Extrait de l’arrêt :
Attendu qu'il résulte de l'arrêt attaqué, des procès-verbaux de l'inspection du travail, fondement de la poursuite, et des pièces de procédure que la société (…) a, sur autorisation donnée par le maire en application de l'article L. 3132-26 du code du travail, ouvert le dimanche 4 juillet 2010 deux établissements de commerce de détail aux enseignes (…) ; que les neuf salariés employés par ces établissements en qualité de vendeurs ont, d'une part, bénéficié d'un repos compensateur le 14 juillet 2010, d'autre part, perçu une rémunération calculée selon un taux horaire majoré de 50% ; qu'au vu de procès-verbaux de l'inspection du travail relevant, notamment, que ce mode de rémunération n'était pas conforme aux prescriptions de l'article L. 3132-27 dudit code, la société (…) a été citée devant le tribunal de police du chef d'emploi dérogatoire non conforme de salarié le dimanche ; que le premier juge ayant relaxé la prévenue, le ministère public a relevé appel de la décision ;
Attendu que, pour confirmer le jugement entrepris, l'arrêt énonce que le travail accompli le dimanche 4 juillet 2010 ayant été récupéré par l'octroi, le 14 juillet, d'un repos compensateur équivalent en temps, c'est à juste titre que le tribunal a jugé que les heures ainsi travaillées avaient été rémunérées une première fois à 100% au titre du salaire de base mensualisé, puis une seconde fois à 150% au titre de la majoration portée sur les fiches de paie, soit globalement à hauteur de 250% correspondant à plus du double de la rémunération normalement due pour une durée équivalente ;
Dans un premier temps, la cour d’appel déboute les salariés de leur demande.

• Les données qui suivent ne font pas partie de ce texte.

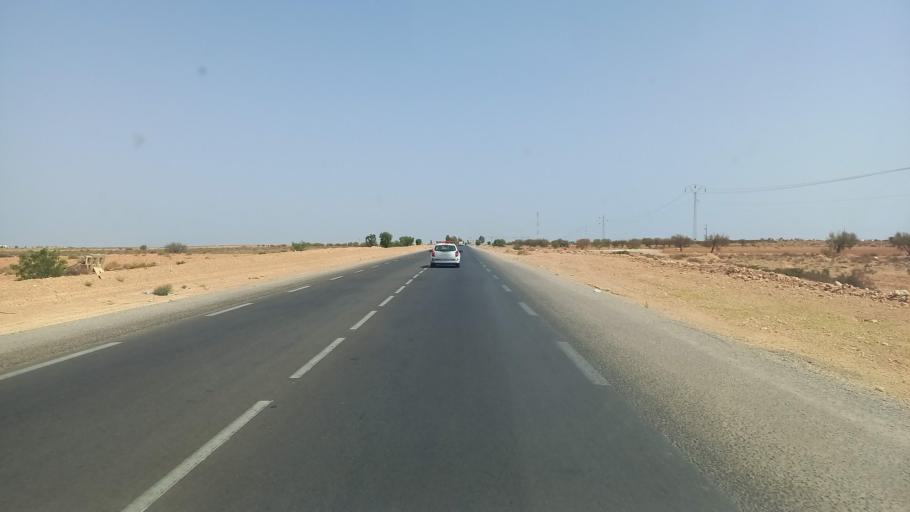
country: TN
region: Madanin
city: Medenine
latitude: 33.3787
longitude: 10.6977
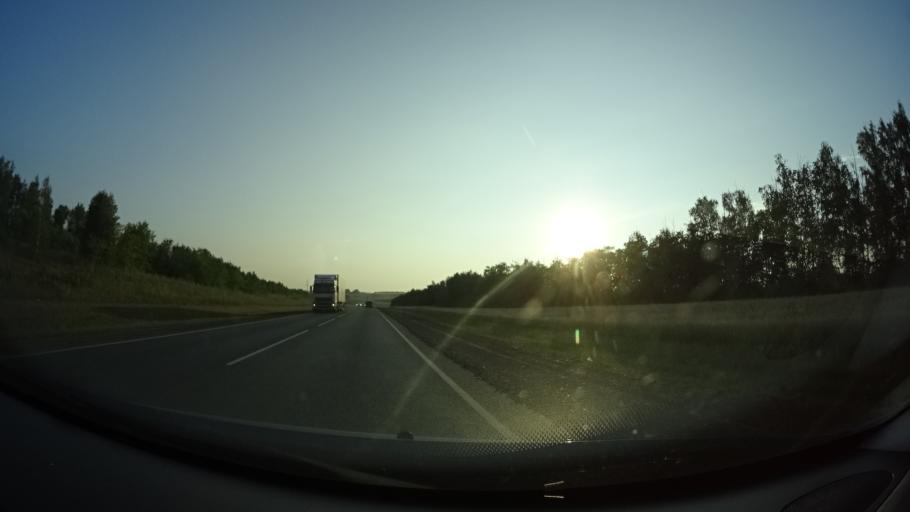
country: RU
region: Samara
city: Klyavlino
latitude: 54.0229
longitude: 51.8458
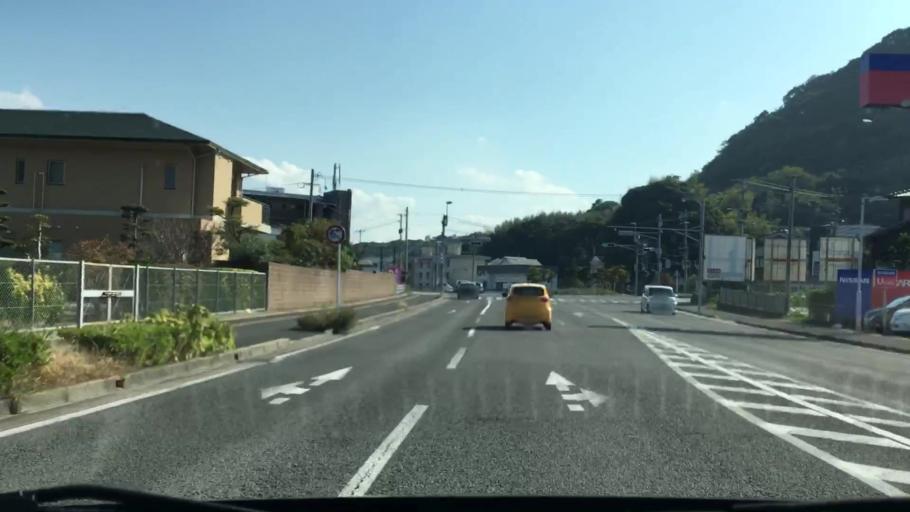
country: JP
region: Nagasaki
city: Togitsu
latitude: 32.8475
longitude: 129.8306
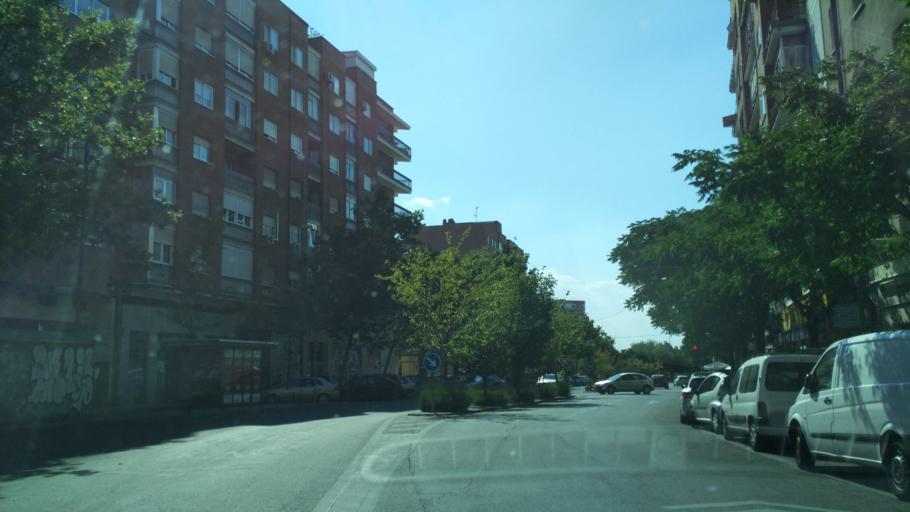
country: ES
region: Madrid
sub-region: Provincia de Madrid
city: Tetuan de las Victorias
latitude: 40.4567
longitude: -3.7078
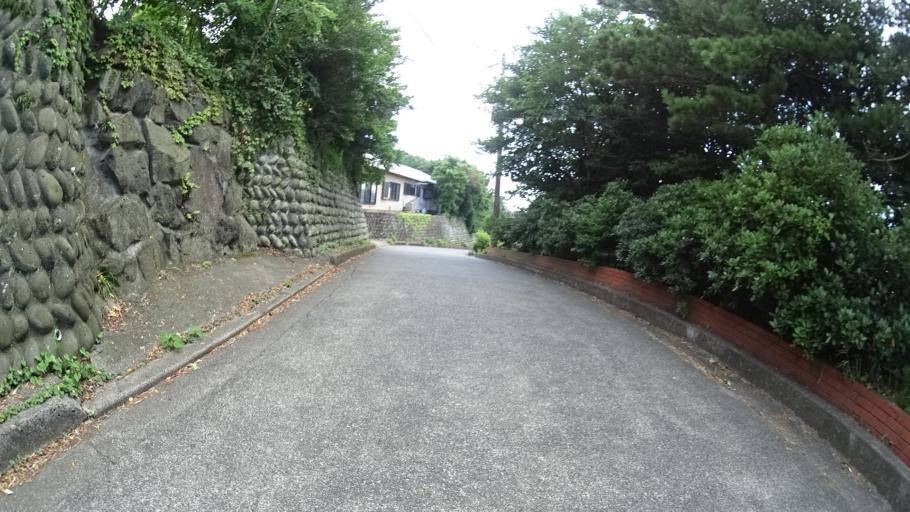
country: JP
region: Shizuoka
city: Shimoda
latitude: 34.5286
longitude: 139.2795
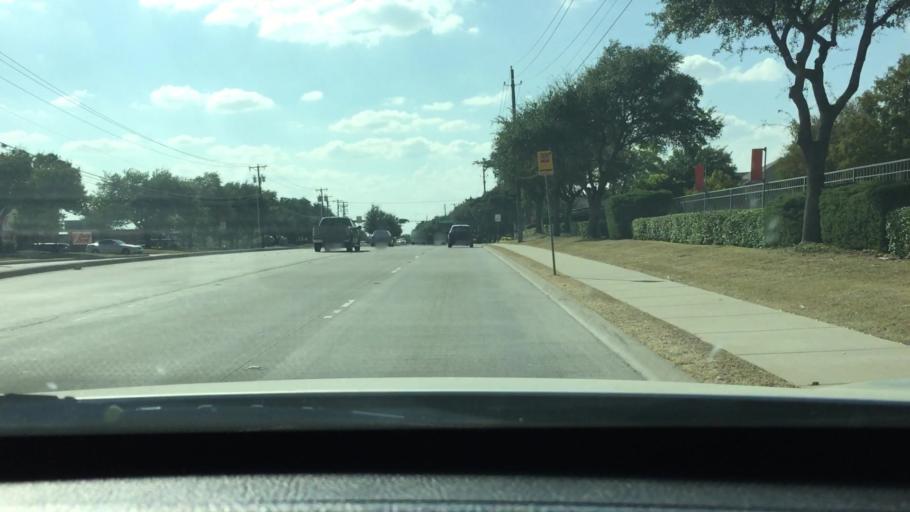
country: US
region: Texas
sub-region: Dallas County
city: Addison
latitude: 32.9873
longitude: -96.8447
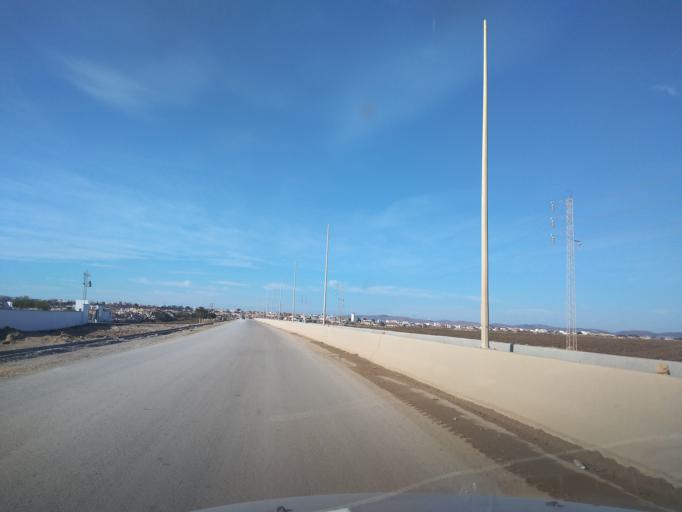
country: TN
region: Ariana
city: Qal'at al Andalus
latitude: 37.0399
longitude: 10.1315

Elle estime en effet, qu’étant mensualisés ils perçoivent déjà d’une rémunération à hauteur de 100%.
Une majoration de 150% accordée en sus, au titre du travail le dimanche, porterait la majoration totale à 250%, donc bien au-delà de l'obligation légale.
Extrait de l’arrêt :
Attendu que, pour confirmer le jugement entrepris, l'arrêt énonce que le travail accompli le dimanche 4 juillet 2010 ayant été récupéré par l'octroi, le 14 juillet, d'un repos compensateur équivalent en temps, c'est à juste titre que le tribunal a jugé que les heures ainsi travaillées avaient été rémunérées une première fois à 100% au titre du salaire de base mensualisé, puis une seconde fois à 150% au titre de la majoration portée sur les fiches de paie, soit globalement à hauteur de 250% correspondant à plus du double de la rémunération normalement due pour une durée équivalente
Mais la Cour de cassation n'est pas du même avis, elle casse et annule l’arrêt de la cour d’appel.

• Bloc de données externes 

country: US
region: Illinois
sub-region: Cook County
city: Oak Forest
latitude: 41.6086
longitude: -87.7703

Elle rappelle que la contrepartie prévue par le code du travail est totalement indépendante de la rémunération mensuelle versée au titre de la mensualisation, et que cette dernière n’a pas à être prise en compte pour déterminer si l’obligation légalement prévue est respectée ou pas.
Extrait de l’arrêt :
Mais attendu qu'en se déterminant ainsi, alors qu'elle ne pouvait faire dépendre la rémunération du travail accompli dans le cadre d'une dérogation au repos dominical de celle, mensualisée, normalement versée aux salariés, la cour d'appel a méconnu les texte et principe ci-dessus rappelés ;
D'où il suit que la cassation est encourue de ce chef ;
Par ces motifs :
CASSE et ANNULE l'arrêt susvisé de la cour d'appel de Paris, en date du 19 mars 2013, mais en ses seules dispositions relatives à la rémunération des neuf salariés employés en qualité de vendeurs, toutes autres dispositions étant expressément maintenues ;
Commentaire de LégiSocial
Profitons de l’affaire présente pour rappeler quelques notions importantes concernant la dérogation au repos dominical dans le cadre d’une dérogation dite « les dimanches du maire » dans les commerces de détail.
Préambule
Les établissements de commerce de détail où le repos hebdomadaire a lieu normalement le dimanche peuvent supprimer ce repos les dimanches désignés, pour chaque commerce, par décision du maire (ou par le Préfet à Paris).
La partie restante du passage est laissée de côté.